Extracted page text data
___

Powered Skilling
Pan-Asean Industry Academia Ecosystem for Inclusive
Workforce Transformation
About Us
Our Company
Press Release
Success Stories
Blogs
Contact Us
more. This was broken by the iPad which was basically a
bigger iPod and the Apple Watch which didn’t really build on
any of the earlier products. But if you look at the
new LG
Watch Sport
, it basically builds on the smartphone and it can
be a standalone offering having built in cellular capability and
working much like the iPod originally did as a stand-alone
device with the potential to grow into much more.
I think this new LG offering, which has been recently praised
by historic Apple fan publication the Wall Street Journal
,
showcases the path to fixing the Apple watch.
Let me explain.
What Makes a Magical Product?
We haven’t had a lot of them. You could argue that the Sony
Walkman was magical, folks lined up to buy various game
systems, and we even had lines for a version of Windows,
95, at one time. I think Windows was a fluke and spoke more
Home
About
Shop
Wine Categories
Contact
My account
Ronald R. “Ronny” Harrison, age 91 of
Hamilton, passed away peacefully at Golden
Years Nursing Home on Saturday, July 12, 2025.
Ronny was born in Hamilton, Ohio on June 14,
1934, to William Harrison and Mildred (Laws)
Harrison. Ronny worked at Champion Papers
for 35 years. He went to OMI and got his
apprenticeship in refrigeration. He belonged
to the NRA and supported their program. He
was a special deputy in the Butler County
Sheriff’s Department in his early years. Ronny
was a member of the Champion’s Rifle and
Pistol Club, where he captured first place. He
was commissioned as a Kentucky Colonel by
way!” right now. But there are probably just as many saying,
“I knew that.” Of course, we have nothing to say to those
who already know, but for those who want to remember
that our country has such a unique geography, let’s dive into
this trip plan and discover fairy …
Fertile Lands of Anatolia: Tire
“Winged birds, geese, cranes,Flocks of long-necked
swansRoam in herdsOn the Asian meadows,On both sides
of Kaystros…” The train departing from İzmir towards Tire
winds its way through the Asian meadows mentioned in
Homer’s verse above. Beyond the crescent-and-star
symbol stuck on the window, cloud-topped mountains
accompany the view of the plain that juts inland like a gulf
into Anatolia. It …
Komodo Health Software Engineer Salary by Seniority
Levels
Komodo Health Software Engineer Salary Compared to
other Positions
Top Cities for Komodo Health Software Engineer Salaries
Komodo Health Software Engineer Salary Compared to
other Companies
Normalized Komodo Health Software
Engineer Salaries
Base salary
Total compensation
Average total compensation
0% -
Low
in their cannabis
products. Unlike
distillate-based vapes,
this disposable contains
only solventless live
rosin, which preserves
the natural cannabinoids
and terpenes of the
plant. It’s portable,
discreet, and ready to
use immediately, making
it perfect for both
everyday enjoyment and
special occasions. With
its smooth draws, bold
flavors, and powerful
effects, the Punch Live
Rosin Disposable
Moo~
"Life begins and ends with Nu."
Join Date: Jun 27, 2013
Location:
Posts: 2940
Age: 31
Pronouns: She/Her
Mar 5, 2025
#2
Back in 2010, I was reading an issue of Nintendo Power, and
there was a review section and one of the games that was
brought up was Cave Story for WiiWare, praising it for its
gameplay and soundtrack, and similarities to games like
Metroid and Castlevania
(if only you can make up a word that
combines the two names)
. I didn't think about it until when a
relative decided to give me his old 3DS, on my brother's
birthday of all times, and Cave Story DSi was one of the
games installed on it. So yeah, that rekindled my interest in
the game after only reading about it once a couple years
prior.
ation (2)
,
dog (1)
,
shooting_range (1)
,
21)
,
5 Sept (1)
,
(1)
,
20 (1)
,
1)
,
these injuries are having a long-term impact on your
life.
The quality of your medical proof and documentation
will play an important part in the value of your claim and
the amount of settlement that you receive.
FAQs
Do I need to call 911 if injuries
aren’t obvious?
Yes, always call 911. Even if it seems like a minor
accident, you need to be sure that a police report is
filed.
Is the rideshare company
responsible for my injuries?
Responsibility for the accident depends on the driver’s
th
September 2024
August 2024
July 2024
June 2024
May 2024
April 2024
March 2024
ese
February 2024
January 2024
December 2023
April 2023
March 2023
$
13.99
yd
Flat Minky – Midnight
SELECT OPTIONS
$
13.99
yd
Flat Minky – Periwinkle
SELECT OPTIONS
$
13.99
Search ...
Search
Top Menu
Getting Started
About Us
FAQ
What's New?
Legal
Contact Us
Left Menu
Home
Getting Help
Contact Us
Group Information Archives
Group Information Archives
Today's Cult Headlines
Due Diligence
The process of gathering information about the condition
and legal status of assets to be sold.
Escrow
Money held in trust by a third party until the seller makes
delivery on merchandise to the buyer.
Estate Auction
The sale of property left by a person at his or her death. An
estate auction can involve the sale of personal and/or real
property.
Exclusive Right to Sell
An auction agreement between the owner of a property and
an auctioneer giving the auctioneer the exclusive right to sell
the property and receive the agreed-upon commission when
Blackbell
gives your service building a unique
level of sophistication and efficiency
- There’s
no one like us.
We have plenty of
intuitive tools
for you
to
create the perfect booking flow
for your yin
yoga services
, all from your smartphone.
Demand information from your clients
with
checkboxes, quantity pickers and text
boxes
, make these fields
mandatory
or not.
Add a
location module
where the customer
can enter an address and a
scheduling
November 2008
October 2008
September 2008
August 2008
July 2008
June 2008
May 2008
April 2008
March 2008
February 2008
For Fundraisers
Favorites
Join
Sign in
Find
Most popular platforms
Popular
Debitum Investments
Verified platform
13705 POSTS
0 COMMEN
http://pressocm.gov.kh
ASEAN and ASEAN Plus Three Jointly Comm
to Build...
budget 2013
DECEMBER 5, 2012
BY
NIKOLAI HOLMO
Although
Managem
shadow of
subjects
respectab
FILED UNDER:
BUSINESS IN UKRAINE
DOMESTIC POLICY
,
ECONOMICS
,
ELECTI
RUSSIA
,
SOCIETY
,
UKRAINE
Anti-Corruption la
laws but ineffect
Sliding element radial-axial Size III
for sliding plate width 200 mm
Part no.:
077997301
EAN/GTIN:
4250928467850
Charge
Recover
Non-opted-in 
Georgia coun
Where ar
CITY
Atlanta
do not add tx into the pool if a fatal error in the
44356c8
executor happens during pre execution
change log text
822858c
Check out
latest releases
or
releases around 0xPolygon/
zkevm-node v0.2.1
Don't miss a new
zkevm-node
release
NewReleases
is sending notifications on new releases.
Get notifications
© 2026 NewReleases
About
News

___

» EXERCISE REQUIREMENTS:
Extract every line of the records above that contains the word "offering".

» EXERCISE ANSWER:
be a standalone offering having built in cellular capability and
I think this new LG offering, which has been recently praised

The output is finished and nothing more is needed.